■ **Description of the task**: Without changing a single word, output each entry.

■ **Dataset items**:
[Start of Attachment]

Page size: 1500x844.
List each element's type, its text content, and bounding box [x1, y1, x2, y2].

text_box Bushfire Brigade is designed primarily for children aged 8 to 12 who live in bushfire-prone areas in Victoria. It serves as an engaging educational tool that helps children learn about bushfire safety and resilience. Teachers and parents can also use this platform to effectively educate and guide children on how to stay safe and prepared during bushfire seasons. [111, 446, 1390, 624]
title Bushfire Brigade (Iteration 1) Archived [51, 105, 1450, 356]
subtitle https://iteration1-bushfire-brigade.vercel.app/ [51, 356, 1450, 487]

[End of Attachment]

■ **Solved problem**:
Page size: 1500x844.
List each element's type, its text content, and bounding box [x1, y1, x2, y2].

text_box Bushfire Brigade is designed primarily for children aged 8 to 12 who live in bushfire-prone areas in Victoria. It serves as an engaging educational tool that helps children learn about bushfire safety and resilience. Teachers and parents can also use this platform to effectively educate and guide children on how to stay safe and prepared during bushfire seasons. [111, 446, 1390, 624]
title Bushfire Brigade (Iteration 1) Archived [51, 105, 1450, 356]
subtitle https://iteration1-bushfire-brigade.vercel.app/ [51, 356, 1450, 487]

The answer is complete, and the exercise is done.